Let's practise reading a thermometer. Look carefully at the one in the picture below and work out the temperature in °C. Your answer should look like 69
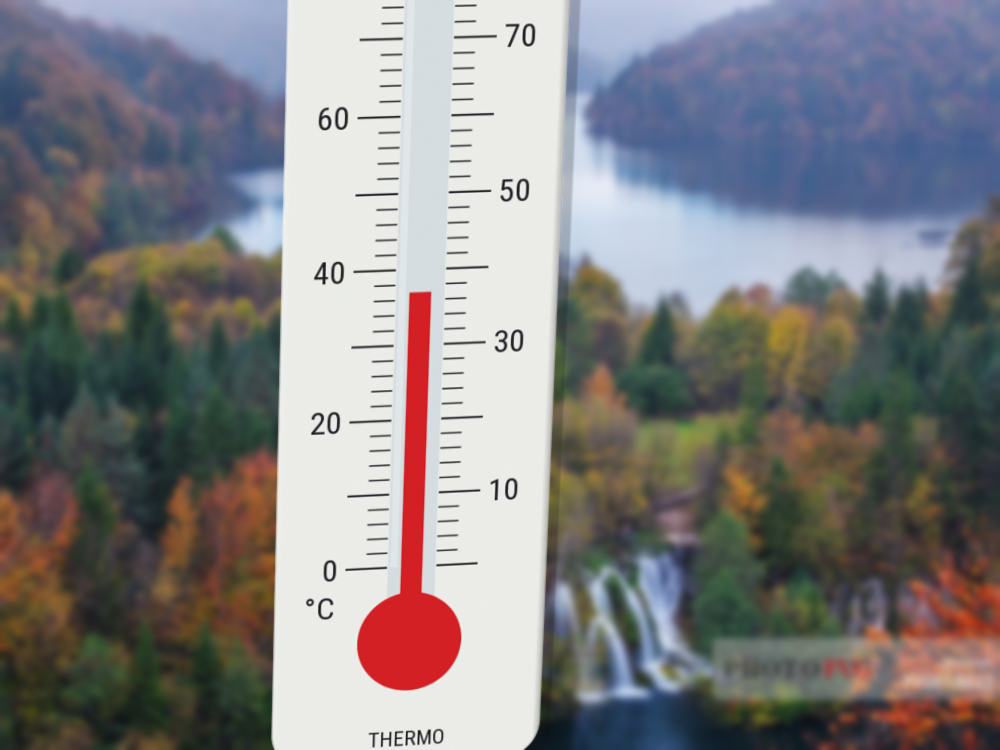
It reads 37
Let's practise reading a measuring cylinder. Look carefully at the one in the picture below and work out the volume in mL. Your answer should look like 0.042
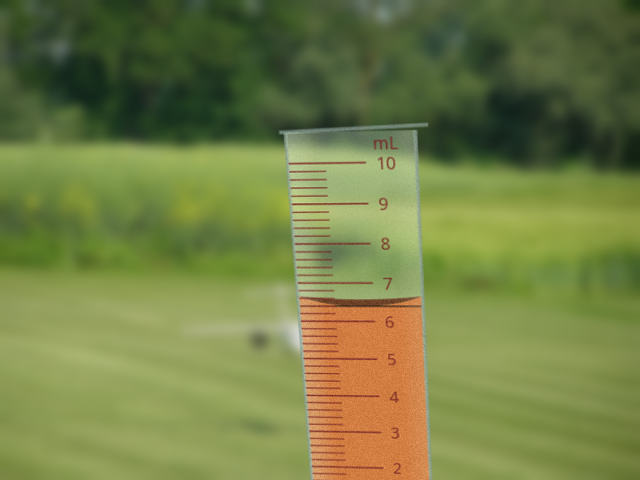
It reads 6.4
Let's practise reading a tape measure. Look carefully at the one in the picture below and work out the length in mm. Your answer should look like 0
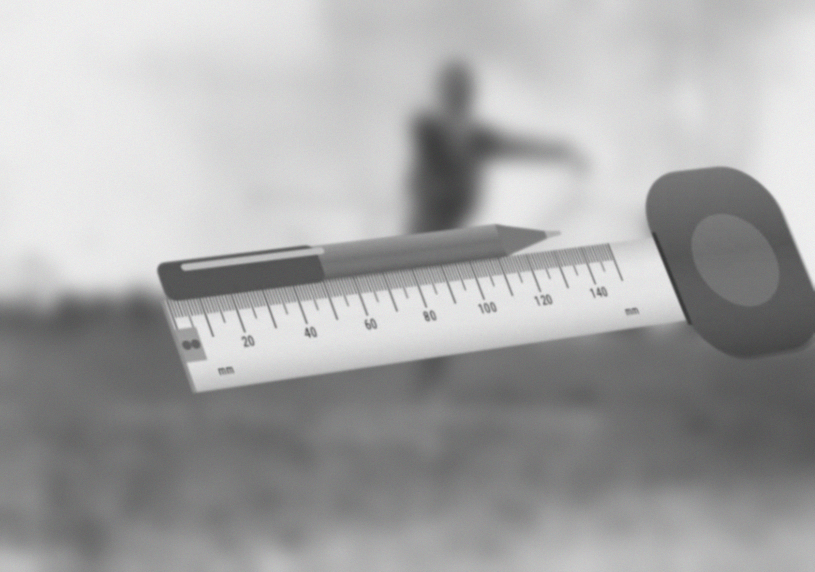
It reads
______
Task statement: Starting with the line that contains "Let's practise reading a measuring" and going on through the end of the data, rewrite the lines with "Look carefully" changed to "Look closely" and nothing else altered. Omit the pictures from your answer.

Answer section:
Let's practise reading a measuring cylinder. Look closely at the one in the picture below and work out the volume in mL. Your answer should look like 0.042
It reads 6.4
Let's practise reading a tape measure. Look closely at the one in the picture below and work out the length in mm. Your answer should look like 0
It reads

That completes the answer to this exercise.